That's RFC 6532, Internationalized Email Headers, the companion document
to RFC 6531.  (The RFC editor has cleverly kept the last digits in sync
between the RFC 532x and 653x series).

The basic summary is that header field names are not internationalized,
but the field values do allow UTF-8 if they contain unstructured text
(e.g., Subject), anything using atoms (e.g., Message-ID), quoted strings
(e.g., local-parts of an email address), domains, and a few other
constructs.  RFC 2047 (MIME encoded words) is allowed "only in a subset
of the places allowed by" RFC 6532, so just not encoding should be safe
here, as long as it's UTF-8.
Jeff King April 6, 2020, 3:30 p.m. UTC | #5
On Mon, Apr 06, 2020 at 03:17:34PM +0000, brian m. carlson wrote:

> > I did wonder if there are any standards around 8bit headers. Certainly
> > the de facto standard for local tools (e.g., mutt reading a message
> > you've edited in vim) is that they can be treated like a stream of
> > ASCII-compatible bytes, and that works pretty well in practice. But if
> > there's an IETF-endorsed method for 8bit headers, it would be nice to
> > use it. For 8bit bodies, we're able to give a content-transfer-encoding
> > and a content-type with the charset. But I don't know of an equivalent
> > for headers.

**Task objective**.
Rewrite the part of the email thread that opens with "That's RFC 6532, Internationalized" and closes with "and 653x series).", changing "companion document" to "sister document". The items below are separate material, apart from the email thread.

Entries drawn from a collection
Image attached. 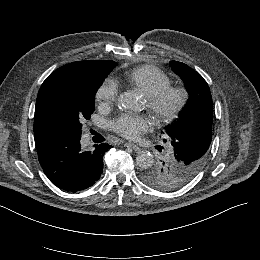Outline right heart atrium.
<instances>
[{
	"instance_id": "d8ad5b80",
	"label": "right heart atrium",
	"mask_w": 260,
	"mask_h": 260,
	"mask_svg": "<svg viewBox=\"0 0 260 260\" xmlns=\"http://www.w3.org/2000/svg\"><path fill=\"white\" fill-rule=\"evenodd\" d=\"M117 94V83L111 78H106L98 86L95 96L98 101L106 106H110L113 104Z\"/></svg>"
}]
</instances>
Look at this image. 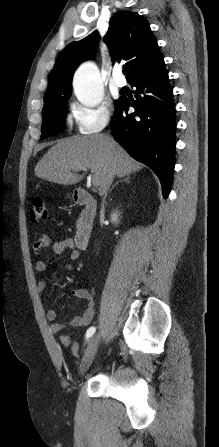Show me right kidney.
<instances>
[{"instance_id":"obj_1","label":"right kidney","mask_w":219,"mask_h":447,"mask_svg":"<svg viewBox=\"0 0 219 447\" xmlns=\"http://www.w3.org/2000/svg\"><path fill=\"white\" fill-rule=\"evenodd\" d=\"M119 216L120 213H118V211H113L110 215V221L112 223L118 224L119 223Z\"/></svg>"}]
</instances>
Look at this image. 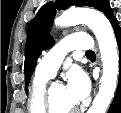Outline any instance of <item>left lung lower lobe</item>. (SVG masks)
Masks as SVG:
<instances>
[{
	"mask_svg": "<svg viewBox=\"0 0 121 113\" xmlns=\"http://www.w3.org/2000/svg\"><path fill=\"white\" fill-rule=\"evenodd\" d=\"M110 23L114 29L117 44L119 47L120 74H119V83L117 86L116 95L110 106L108 113H121V29H120V27L118 25V21L115 17L110 20Z\"/></svg>",
	"mask_w": 121,
	"mask_h": 113,
	"instance_id": "left-lung-lower-lobe-1",
	"label": "left lung lower lobe"
}]
</instances>
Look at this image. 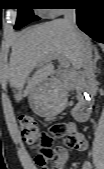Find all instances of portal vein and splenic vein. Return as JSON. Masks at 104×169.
I'll list each match as a JSON object with an SVG mask.
<instances>
[{
    "label": "portal vein and splenic vein",
    "instance_id": "obj_1",
    "mask_svg": "<svg viewBox=\"0 0 104 169\" xmlns=\"http://www.w3.org/2000/svg\"><path fill=\"white\" fill-rule=\"evenodd\" d=\"M52 59H57L60 62L61 66L65 68L69 67L70 65L69 61L64 56L55 55L52 57Z\"/></svg>",
    "mask_w": 104,
    "mask_h": 169
}]
</instances>
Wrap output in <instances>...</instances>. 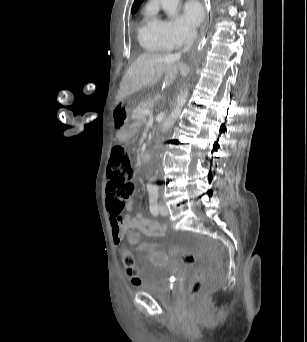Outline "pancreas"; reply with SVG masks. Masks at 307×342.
Returning a JSON list of instances; mask_svg holds the SVG:
<instances>
[{
  "label": "pancreas",
  "mask_w": 307,
  "mask_h": 342,
  "mask_svg": "<svg viewBox=\"0 0 307 342\" xmlns=\"http://www.w3.org/2000/svg\"><path fill=\"white\" fill-rule=\"evenodd\" d=\"M153 106V100H146V102H140L137 107L134 109V117L135 119H142L144 117V114L142 113L143 110H149V108H152Z\"/></svg>",
  "instance_id": "pancreas-1"
}]
</instances>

**Exercise result**.
That's RFC 6532, Internationalized Email Headers, the sister document
to RFC 6531.  (The RFC editor has cleverly kept the last digits in sync
between the RFC 532x and 653x series).